By Scott Tibbs, May 20, 2014
The botched execution of a truly evil man in Oklahoma has brought the debate over the death penalty to the forefront. One interesting exchange involved comparing statistics, but before we can get into debating issues around the death penalty we must establish where our philosophical foundation is. For me, that is the clear commandment of Scripture for the civil magistrate to use capital punishment for certain crimes.
Men and women are made in the image of God, and committing murder is therefore an attack on God's image. When the ultimate crime is committed, the ultimate penalty is required to punish that crime. The murderer does not have a right to life - he knowingly and willingly surrendered his right to life the moment he snuffed out the life of a man or woman made in the image of God. Executing murderers is not an option for the civil magistrate to choose. It is a commandment that we can either obey or rebel against.
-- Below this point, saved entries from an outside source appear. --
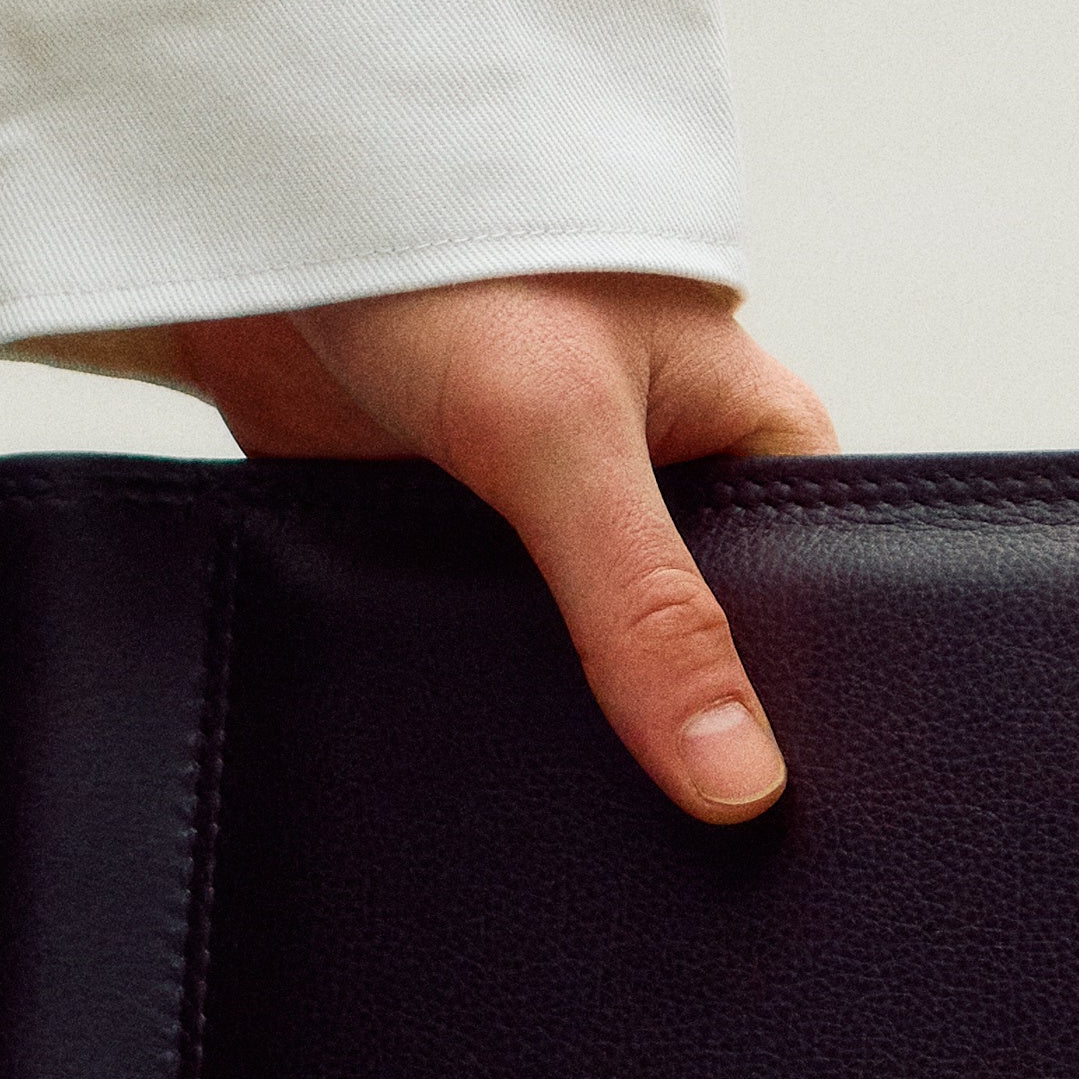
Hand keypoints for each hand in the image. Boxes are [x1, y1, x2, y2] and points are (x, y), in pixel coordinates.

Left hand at [18, 275, 835, 817]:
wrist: (253, 203)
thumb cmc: (451, 252)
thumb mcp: (563, 436)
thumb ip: (647, 612)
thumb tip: (739, 783)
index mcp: (757, 450)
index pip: (825, 618)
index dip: (806, 726)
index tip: (784, 840)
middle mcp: (672, 500)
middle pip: (706, 663)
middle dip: (678, 745)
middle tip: (670, 875)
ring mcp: (561, 534)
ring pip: (592, 677)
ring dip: (564, 732)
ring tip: (564, 846)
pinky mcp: (457, 556)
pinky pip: (487, 665)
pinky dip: (473, 704)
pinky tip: (465, 779)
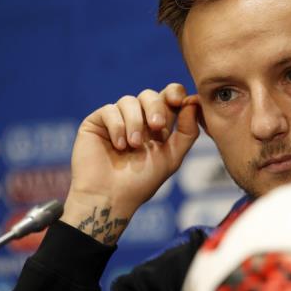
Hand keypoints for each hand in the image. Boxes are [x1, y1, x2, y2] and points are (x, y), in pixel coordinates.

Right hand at [60, 83, 199, 244]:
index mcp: (156, 125)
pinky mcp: (96, 122)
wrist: (111, 197)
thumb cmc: (141, 182)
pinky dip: (117, 127)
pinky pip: (110, 110)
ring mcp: (116, 119)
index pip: (168, 97)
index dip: (174, 93)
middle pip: (149, 95)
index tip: (179, 101)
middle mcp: (137, 119)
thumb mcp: (172, 157)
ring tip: (134, 146)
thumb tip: (194, 101)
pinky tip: (119, 146)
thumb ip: (187, 131)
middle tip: (157, 127)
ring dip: (135, 123)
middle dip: (155, 108)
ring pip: (129, 101)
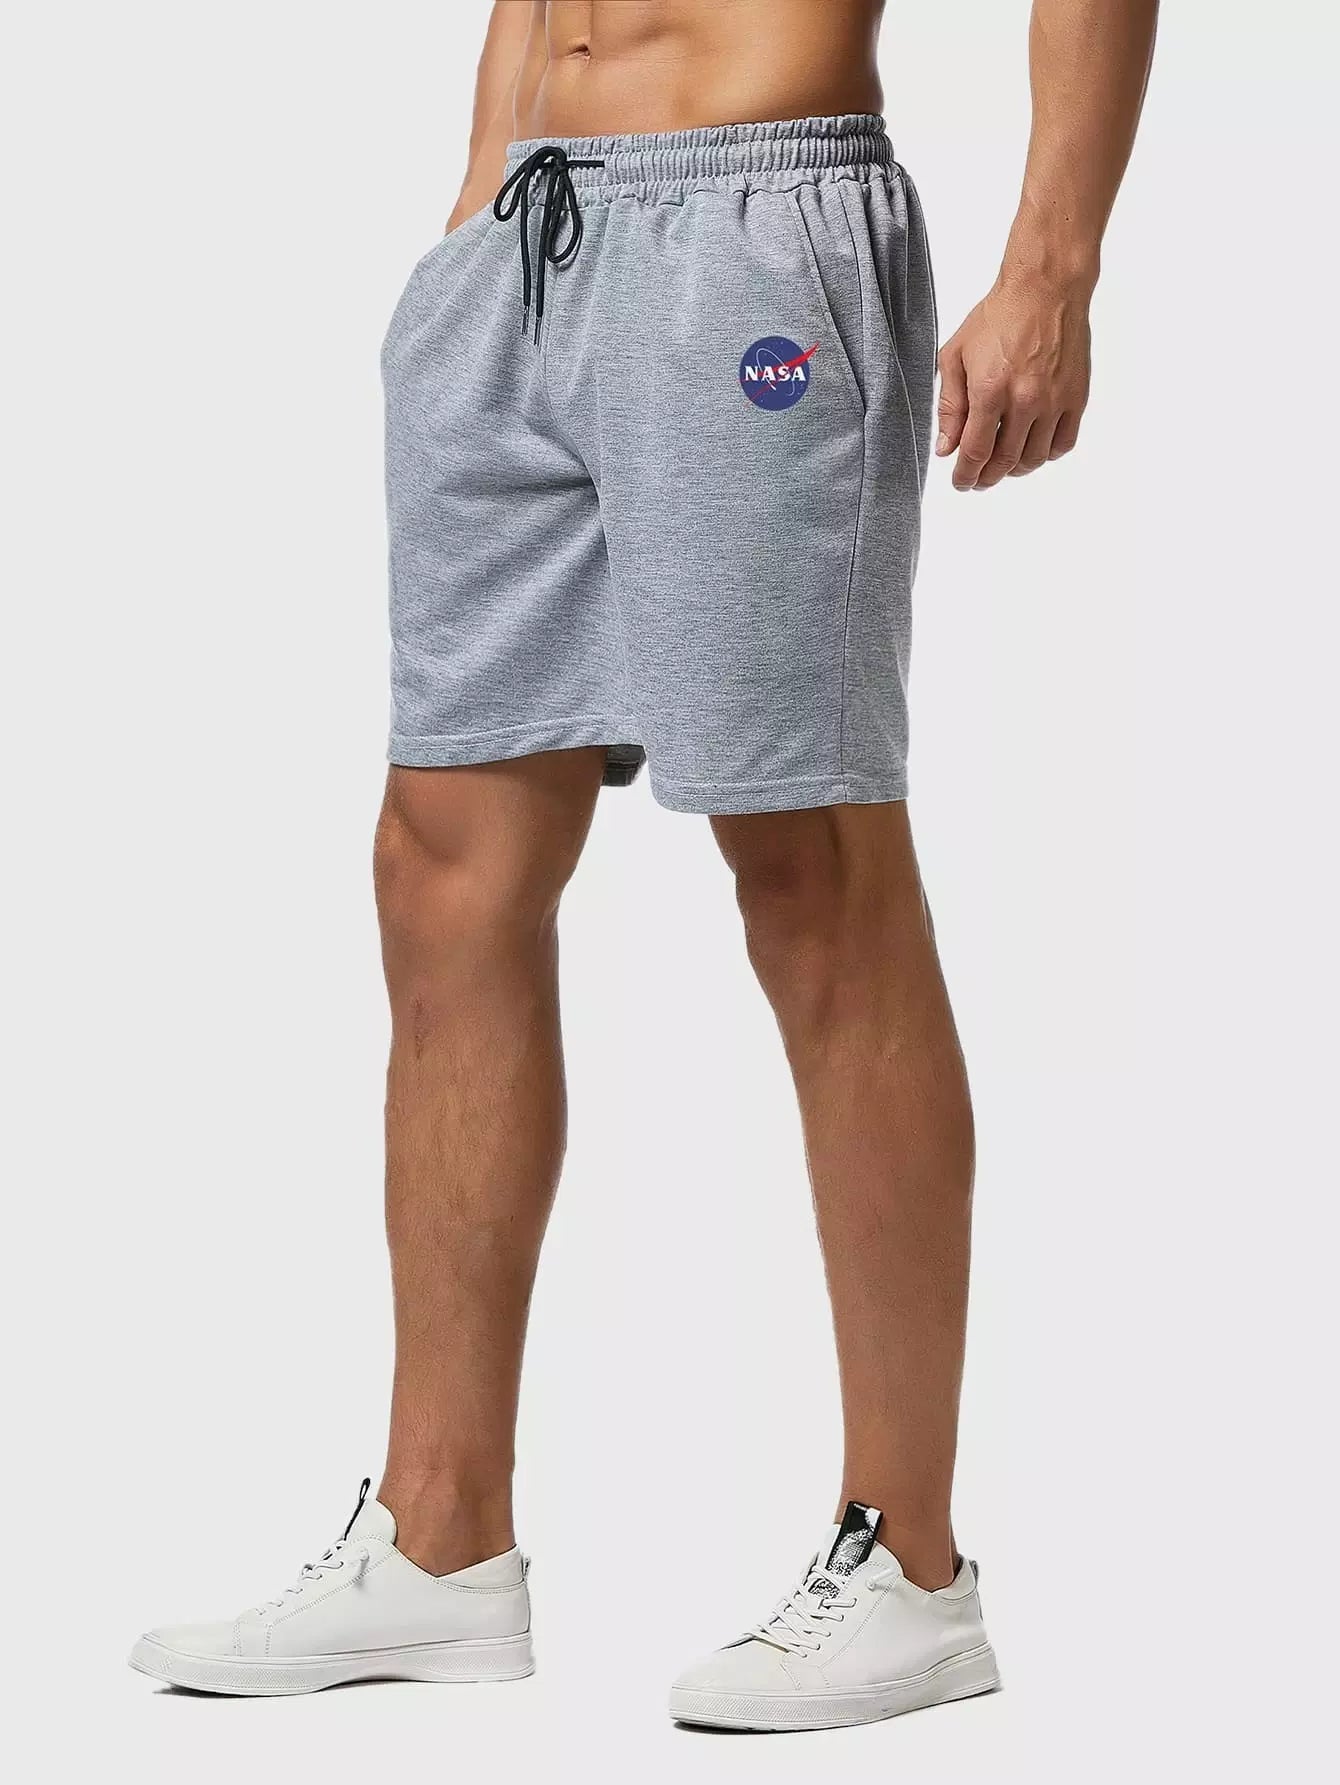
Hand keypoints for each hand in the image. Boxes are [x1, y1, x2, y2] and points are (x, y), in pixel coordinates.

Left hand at [935, 275, 1092, 490]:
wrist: (1045, 289)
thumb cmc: (998, 317)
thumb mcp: (955, 356)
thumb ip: (949, 406)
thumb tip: (946, 448)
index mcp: (990, 390)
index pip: (976, 452)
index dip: (966, 475)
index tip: (960, 482)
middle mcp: (1025, 400)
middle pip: (1005, 461)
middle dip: (987, 477)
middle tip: (978, 479)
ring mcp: (1054, 401)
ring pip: (1035, 458)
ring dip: (1015, 469)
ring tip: (1003, 464)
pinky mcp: (1076, 397)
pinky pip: (1063, 443)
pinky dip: (1046, 454)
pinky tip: (1033, 448)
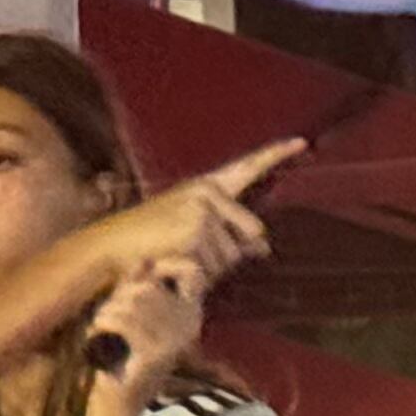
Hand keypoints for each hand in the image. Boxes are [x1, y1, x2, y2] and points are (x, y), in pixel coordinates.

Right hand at [77, 142, 297, 295]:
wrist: (113, 247)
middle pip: (249, 235)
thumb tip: (265, 247)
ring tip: (176, 257)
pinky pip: (216, 263)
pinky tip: (173, 260)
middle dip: (227, 257)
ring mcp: (203, 206)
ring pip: (233, 254)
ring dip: (210, 267)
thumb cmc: (153, 244)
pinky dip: (199, 272)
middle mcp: (209, 191)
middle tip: (187, 254)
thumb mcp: (196, 235)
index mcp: (208, 187)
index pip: (249, 167)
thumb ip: (231, 237)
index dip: (277, 154)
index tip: (302, 142)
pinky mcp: (196, 225)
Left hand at [87, 258, 206, 393]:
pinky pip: (125, 321)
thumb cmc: (124, 352)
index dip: (167, 266)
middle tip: (106, 314)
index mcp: (190, 313)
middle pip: (150, 287)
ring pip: (135, 301)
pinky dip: (104, 323)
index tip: (143, 278)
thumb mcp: (133, 313)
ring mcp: (176, 340)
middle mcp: (190, 325)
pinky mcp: (158, 353)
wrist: (120, 398)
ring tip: (100, 324)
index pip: (193, 272)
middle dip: (120, 296)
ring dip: (108, 311)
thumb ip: (139, 285)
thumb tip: (144, 259)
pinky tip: (96, 333)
Obviously, we must be sure that people who are executed are actually guilty, and more reforms are needed in ensuring the fairness of the criminal justice system - not just for capital crimes but across the board. The most effective way to do this is harsh and severe criminal penalties for government officials (especially prosecutors) who violate civil rights by doing things like withholding exculpatory evidence. This cannot be a slap on the risk, like disbarring someone. This must be decades upon decades behind bars.
Even if we know people are guilty, some argue that the death penalty is applied in a "racist" manner. Frankly, I could not possibly care less about the skin pigmentation of the murderers or their victims. If someone has been found to have committed murder, convicted by a jury of his peers after a fair trial, he needs to die. If blacks are executed more often than whites for similar crimes, or vice versa, does not change the facts of each individual case. If a murderer deserves to die, it does not matter what the statistics look like. He must die. "Fairness" is irrelevant. The solution is to expand application of the death penalty, not reduce it.
There is obviously room for reform in our criminal justice system, and there are perverse incentives in that system that need to be eliminated. But the death penalty is a good thing, because it is the only way to truly have justice for the worst among us. We should address and repair the flaws in our death penalty system instead of rebelling against the clear commandment given to us by God.